Grading Public Schools: As always, people gave their local public schools decent grades and public schools overall lousy ones. This year 48 percent of respondents gave their own public schools an A or B (though that means a majority graded them C-or-below), while only 19 percent gave high marks to “public schools nationally.” Basically, people – who often heavily considered schools when they bought their homes – tend to affirm their own choices, but see the overall system as crummy.

And so goes another Phi Delta Kappa/Gallup poll. See you pollsters next year!

Obama Must Not Read Our Stuff

The topic of this weekend’s weekly presidential radio address was education. The message? You guessed it: The federal government needs to “invest” more in education – as do other levels of government – but instead they are making cuts.

At this point I don’t know what more can be said to show how nonexistent is the connection between federal spending and actual education. As we at Cato’s Center for Educational Freedom have pointed out on countless occasions, federal and overall spending on public schooling has skyrocketed for decades as test scores have laid motionless; staffing has ballooned at the same time; Head Start has almost no lasting benefits; and federal higher ed spending largely enables massive price inflation and encourages people to enter college but not finish.

The evidence, frankly, is overwhelming that federal education “investment” is really just flushing precious money down the toilet.
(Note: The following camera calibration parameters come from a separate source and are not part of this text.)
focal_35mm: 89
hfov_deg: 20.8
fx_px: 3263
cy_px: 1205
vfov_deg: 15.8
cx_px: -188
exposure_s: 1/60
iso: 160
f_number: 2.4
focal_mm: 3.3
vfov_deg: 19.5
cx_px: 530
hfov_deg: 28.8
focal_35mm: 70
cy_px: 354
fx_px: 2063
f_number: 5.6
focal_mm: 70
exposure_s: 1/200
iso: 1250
Which makes me think that maybe President Obama doesn’t read our stuff. Or maybe he just doesn’t care.

Not Quite Blowing Up the Death Star, but…
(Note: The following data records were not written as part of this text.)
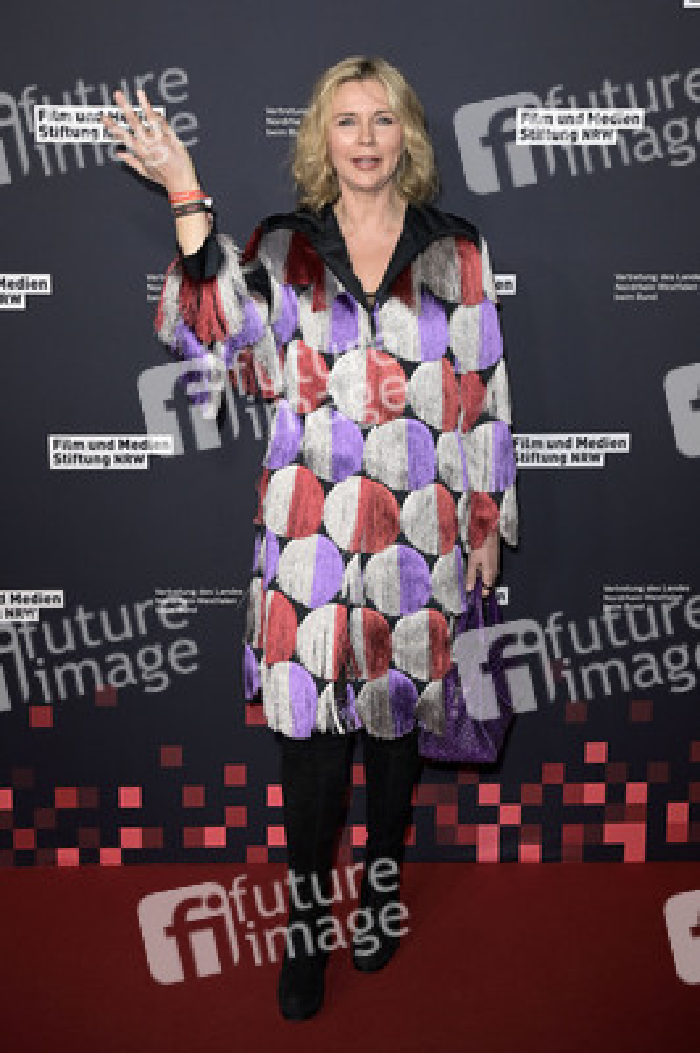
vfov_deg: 48.5
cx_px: 350
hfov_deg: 33.3
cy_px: 526
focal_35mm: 40
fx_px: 1169
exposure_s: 1/200
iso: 1000
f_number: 5
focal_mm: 40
For two years the national curriculum blitz has been rolling through states unabated, with “Common Core” standards now fully adopted in all but five states and development of national tests continuing. Of course all of this has been done with heavy federal air support, including making adoption of Common Core crucial for states wanting to access Race to the Top funds, and Washington selecting and funding the national test developers.
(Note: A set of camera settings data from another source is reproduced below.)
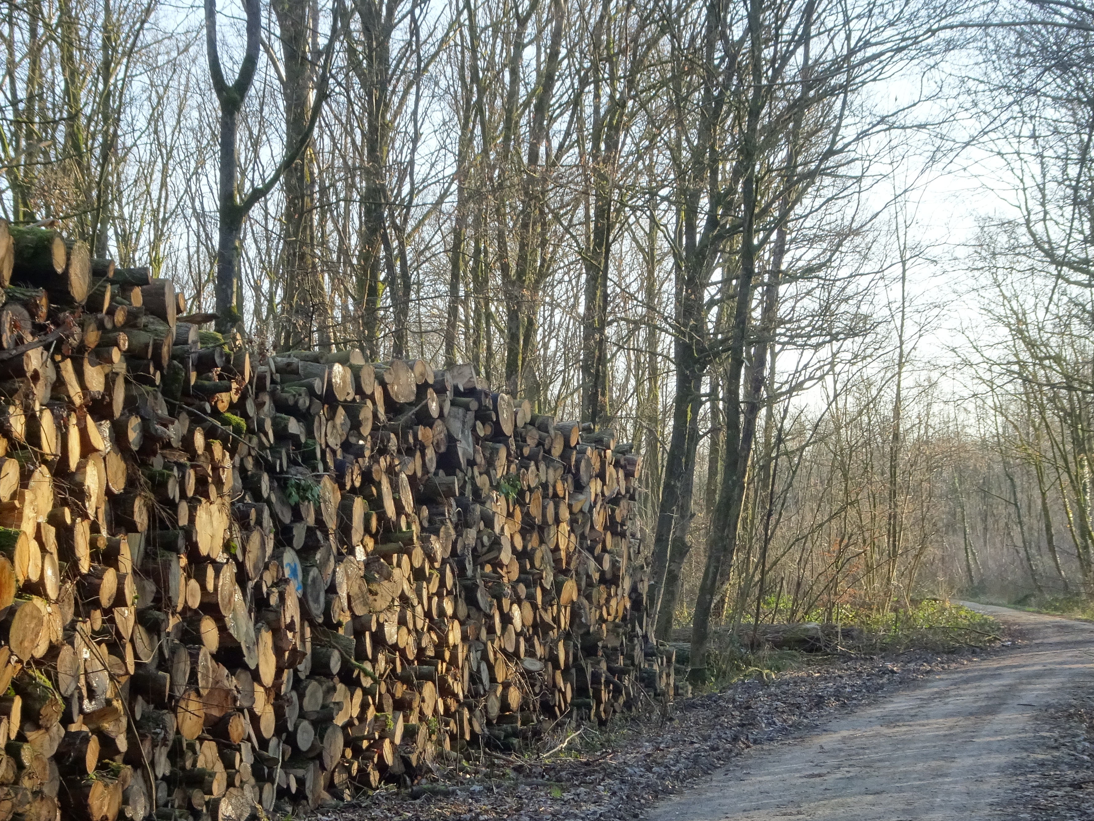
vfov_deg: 21.2
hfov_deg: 28.2
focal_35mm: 69
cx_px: 542
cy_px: 556
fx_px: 2181
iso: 80
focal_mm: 8.51
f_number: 4.5
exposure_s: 1/50
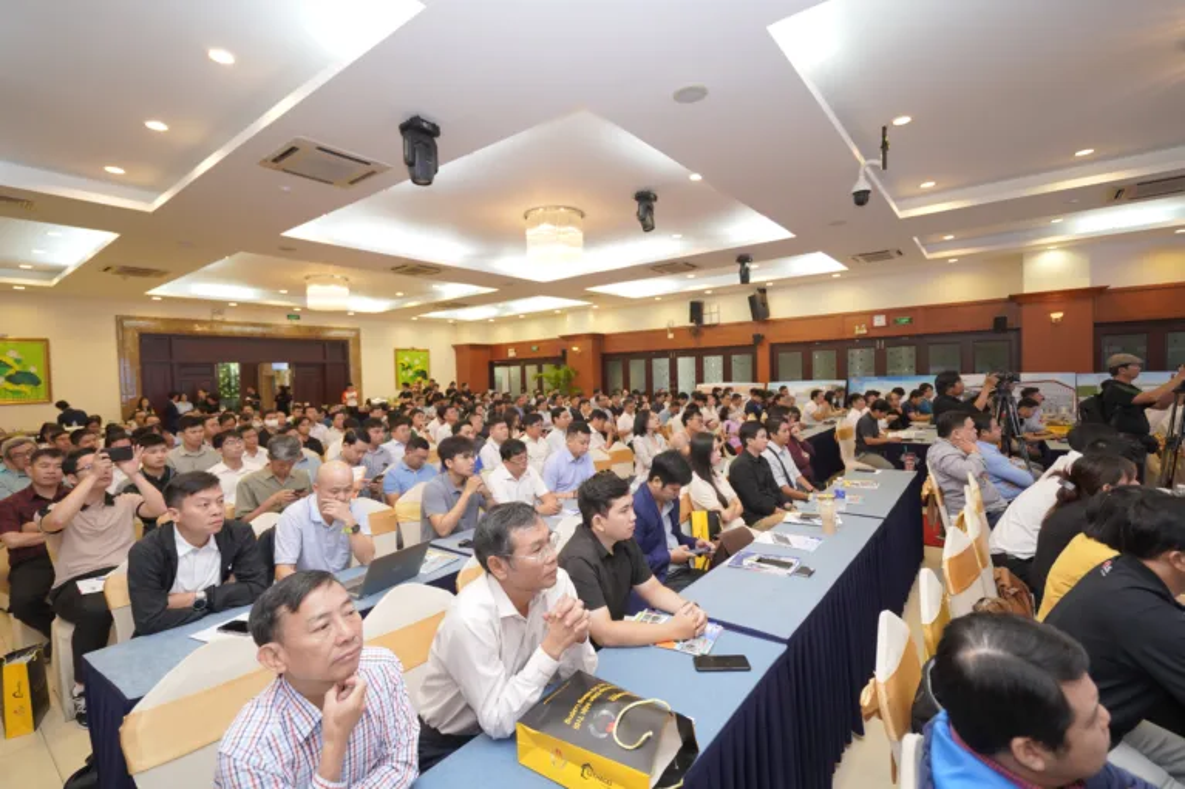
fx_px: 527
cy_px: 394
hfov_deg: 96.7
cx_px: 592
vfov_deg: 73.7
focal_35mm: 16
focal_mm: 16
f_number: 4
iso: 2500
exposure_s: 1/160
Last week, however, national curriculum forces suffered a small but notable setback, with the Utah State Board of Education withdrawing the Beehive State from the Smarter Balanced Assessment Consortium, one of the two consortia developing tests to accompany the Common Core. In terms of its on-the-ground impact, it’s not huge —Utah will still have the Common Core standards—but symbolically it could be big, showing that states can undo decisions they may have made in haste, or in pursuit of federal money or favors. And to be honest, it is more official push back than I expected.

That said, the crucial point will still be when the Elementary and Secondary Education Act—AKA, No Child Left Behind—comes before Congress for reauthorization. That is when it will be decided whether adopting the Common Core will be necessary for states to get huge amounts of annual federal funding, and whether scores on the national tests will determine whether districts, schools, or children get rewarded or punished. If those measures are included—especially the high-stakes testing—then it is game over: we will have an indisputably federal curriculum, and no state will dare resist it. They simply won’t be willing to jeopardize billions of annual dollars.

Until then, national standards opponents can take heart in Utah’s small act of defiance.